→ **Task statement**: Nothing but the lines from the start of the entries below through the line containing "middle dip: (74, 148)" should appear in the answer, copied exactly and free of pictures.

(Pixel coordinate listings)
^^^^

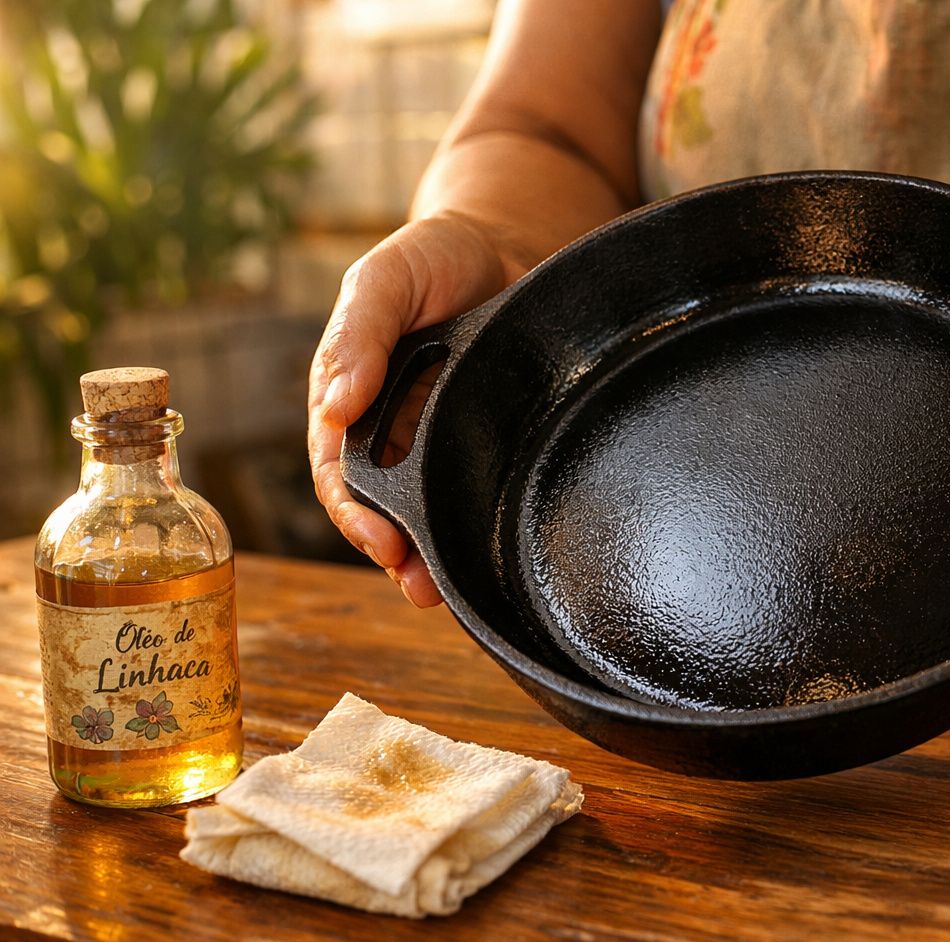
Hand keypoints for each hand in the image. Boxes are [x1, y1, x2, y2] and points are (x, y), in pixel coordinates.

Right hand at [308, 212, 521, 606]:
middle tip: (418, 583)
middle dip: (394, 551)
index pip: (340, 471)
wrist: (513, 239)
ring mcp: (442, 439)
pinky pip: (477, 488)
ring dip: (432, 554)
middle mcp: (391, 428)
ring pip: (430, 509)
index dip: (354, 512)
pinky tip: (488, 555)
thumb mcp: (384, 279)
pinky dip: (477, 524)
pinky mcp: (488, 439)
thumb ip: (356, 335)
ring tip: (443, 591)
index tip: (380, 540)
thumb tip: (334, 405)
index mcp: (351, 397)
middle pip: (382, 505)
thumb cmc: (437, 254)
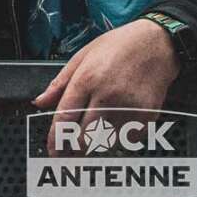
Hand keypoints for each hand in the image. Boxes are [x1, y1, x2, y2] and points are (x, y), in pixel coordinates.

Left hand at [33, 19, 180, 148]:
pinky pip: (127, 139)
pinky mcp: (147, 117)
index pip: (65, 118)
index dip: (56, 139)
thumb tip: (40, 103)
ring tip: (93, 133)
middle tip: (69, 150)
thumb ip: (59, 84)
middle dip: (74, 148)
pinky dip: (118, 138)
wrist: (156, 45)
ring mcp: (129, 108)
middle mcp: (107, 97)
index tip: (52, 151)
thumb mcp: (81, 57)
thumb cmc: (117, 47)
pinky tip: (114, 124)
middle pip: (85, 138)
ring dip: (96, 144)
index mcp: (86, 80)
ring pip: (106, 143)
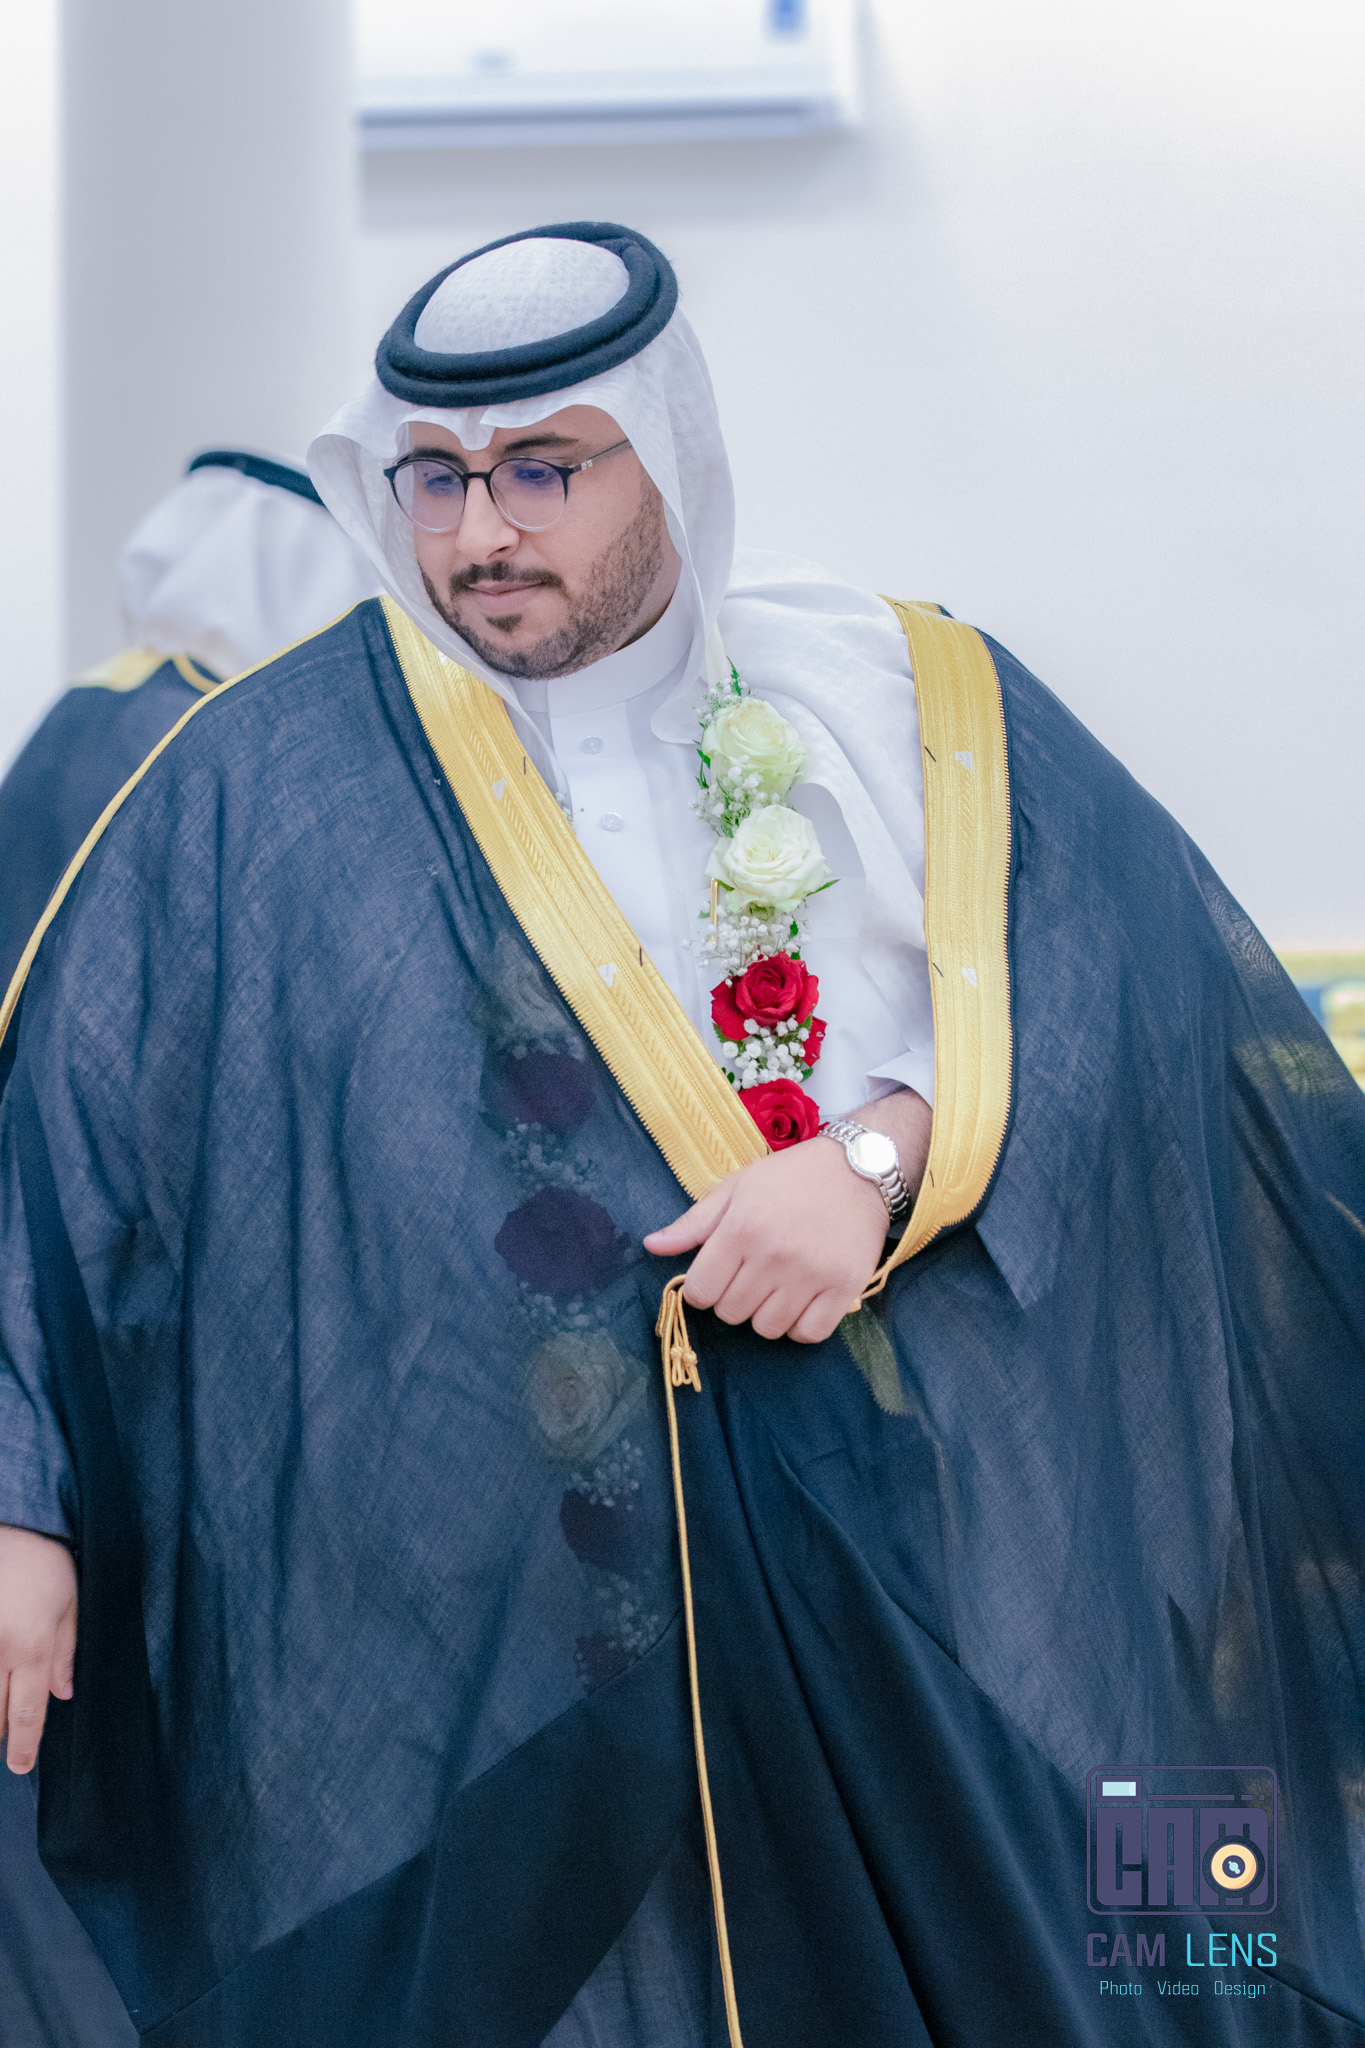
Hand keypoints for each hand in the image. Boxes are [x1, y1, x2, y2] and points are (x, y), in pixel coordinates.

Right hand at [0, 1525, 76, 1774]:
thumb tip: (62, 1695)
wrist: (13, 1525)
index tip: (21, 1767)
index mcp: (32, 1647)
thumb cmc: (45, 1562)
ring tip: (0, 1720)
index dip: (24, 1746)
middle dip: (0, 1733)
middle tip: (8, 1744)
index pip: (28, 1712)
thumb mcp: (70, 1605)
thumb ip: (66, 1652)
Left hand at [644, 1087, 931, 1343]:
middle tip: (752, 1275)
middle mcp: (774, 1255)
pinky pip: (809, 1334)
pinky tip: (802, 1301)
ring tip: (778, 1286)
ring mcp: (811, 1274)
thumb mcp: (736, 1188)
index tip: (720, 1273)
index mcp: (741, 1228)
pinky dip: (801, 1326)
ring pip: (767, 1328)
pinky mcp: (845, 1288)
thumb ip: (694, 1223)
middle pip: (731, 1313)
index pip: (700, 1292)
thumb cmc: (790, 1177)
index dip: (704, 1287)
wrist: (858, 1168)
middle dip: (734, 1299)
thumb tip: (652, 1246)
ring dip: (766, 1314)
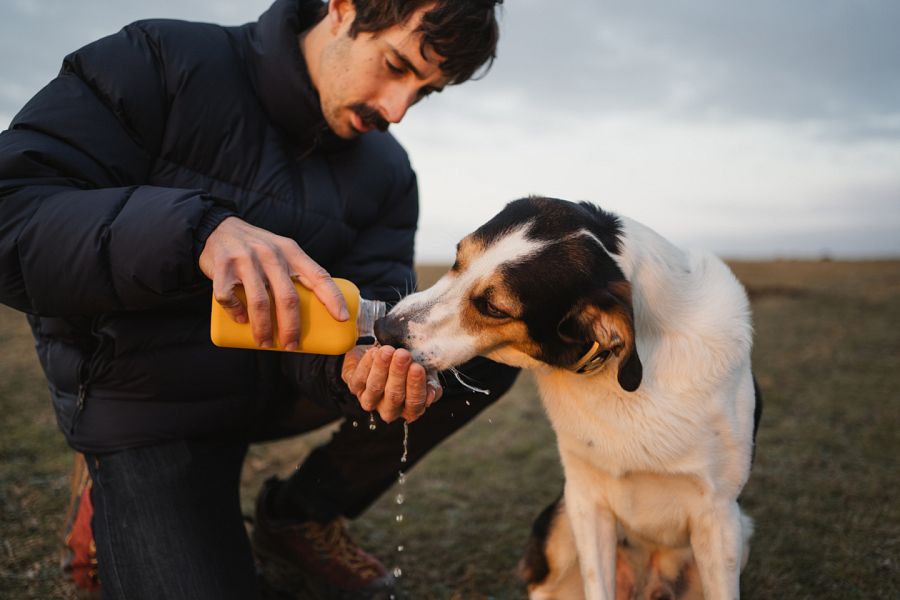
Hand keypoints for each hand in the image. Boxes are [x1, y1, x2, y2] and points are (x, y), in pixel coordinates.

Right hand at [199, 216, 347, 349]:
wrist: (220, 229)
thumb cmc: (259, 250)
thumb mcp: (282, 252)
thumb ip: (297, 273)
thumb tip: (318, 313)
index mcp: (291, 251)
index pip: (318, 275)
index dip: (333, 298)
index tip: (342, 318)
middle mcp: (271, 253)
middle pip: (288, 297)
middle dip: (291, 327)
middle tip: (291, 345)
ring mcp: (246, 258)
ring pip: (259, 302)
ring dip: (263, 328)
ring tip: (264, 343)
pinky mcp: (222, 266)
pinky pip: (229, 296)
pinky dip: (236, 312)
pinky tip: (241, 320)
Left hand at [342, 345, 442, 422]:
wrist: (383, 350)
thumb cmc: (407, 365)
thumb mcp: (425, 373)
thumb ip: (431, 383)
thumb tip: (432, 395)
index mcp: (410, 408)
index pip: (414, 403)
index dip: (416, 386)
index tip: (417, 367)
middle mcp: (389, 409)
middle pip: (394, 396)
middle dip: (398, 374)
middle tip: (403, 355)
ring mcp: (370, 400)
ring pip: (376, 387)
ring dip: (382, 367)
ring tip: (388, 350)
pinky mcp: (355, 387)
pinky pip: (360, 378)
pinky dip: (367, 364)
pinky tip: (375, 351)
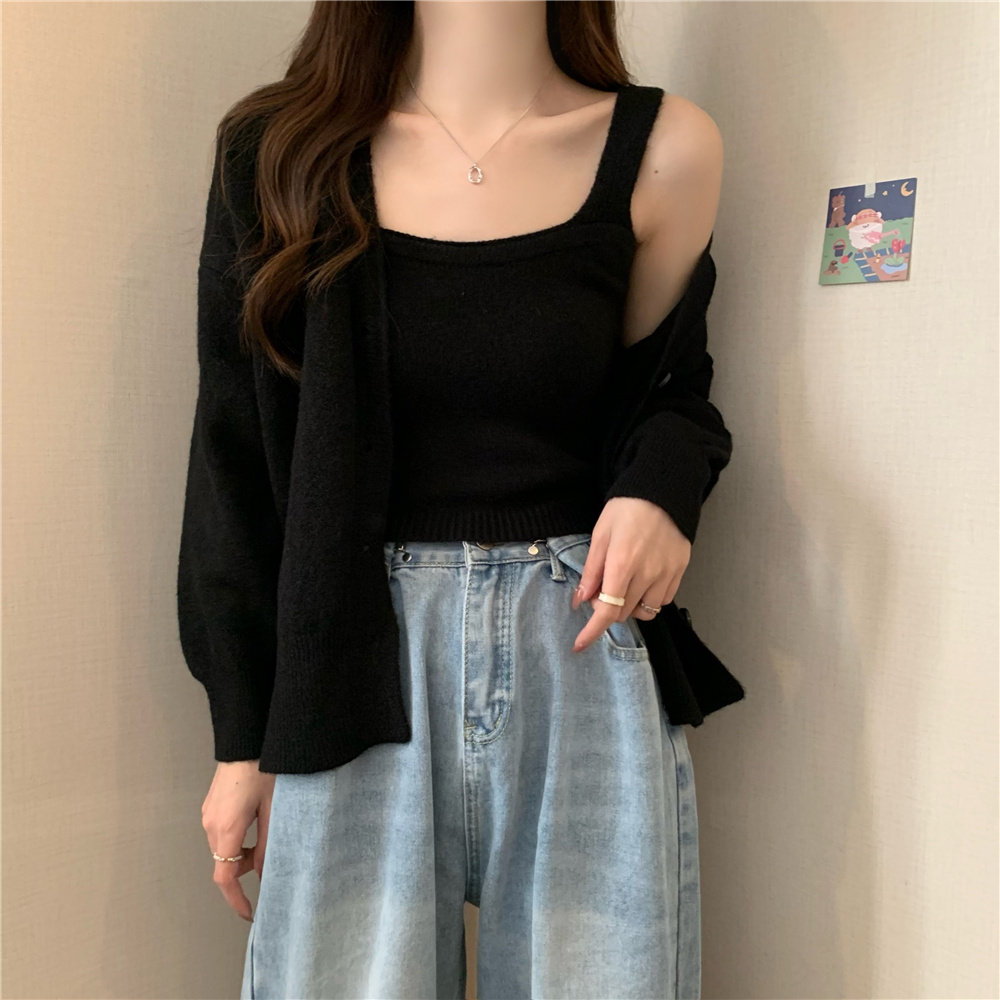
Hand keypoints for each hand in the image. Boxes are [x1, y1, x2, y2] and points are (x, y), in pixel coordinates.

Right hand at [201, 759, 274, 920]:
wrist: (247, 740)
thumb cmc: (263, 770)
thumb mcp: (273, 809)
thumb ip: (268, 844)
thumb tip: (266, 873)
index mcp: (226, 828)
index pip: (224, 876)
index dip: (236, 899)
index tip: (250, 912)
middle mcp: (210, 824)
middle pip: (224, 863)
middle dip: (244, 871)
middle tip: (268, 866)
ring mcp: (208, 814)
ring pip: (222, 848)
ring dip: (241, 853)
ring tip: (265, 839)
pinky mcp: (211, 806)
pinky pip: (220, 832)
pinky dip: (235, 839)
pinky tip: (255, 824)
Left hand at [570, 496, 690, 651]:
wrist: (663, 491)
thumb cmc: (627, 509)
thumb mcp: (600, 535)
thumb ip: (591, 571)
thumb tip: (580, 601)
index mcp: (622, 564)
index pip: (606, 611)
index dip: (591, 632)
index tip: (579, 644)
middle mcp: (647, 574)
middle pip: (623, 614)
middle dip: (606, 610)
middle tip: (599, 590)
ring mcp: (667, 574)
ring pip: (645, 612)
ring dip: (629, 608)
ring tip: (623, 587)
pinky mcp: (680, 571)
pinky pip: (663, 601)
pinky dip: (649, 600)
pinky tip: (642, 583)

^^^^

→ **Worked solution**:
Hand keypoints for each hand in the image. Boxes are [x1, y1, x2, y2] and points are (x, y), in pixel coordinates.

Right hand at [308, 212, 521, 606]:
middle tip: (418, 583)
middle dip: (394, 551)
index pip: (340, 471)
wrist: (513, 239)
ring mcp: (442, 439)
pinky pip: (477, 488)
ring dip: (432, 554)
middle mcp: (391, 428)
ring pip: (430, 509)
index dip: (354, 512)
pinky tip: (488, 555)
thumb mcp: (384, 279)
pinky dip: (477, 524)
pinky mcp: (488, 439)
thumb ip: (356, 335)
ring tip: (443, 591)
index tip: (380, 540)
thumb tip: (334, 405)
index mcp: (351, 397)
middle pip: (382, 505)
thumb cmc: (437, 254)
Hand keypoints for each hand in the image. Boxes are [x1, y1, x2, y2] and points are (x, y), in pixel coordinates.

Left hand at [33, 19, 180, 148]:
pinky pip: (127, 139)
pinky mcp: (147, 117)
index pip: (65, 118)
index dip: (56, 139)
thumb tip: (40, 103)
ring tip: (93, 133)
middle tip: (69, 150)
thumb ip: (59, 84)
middle dip: (74, 148)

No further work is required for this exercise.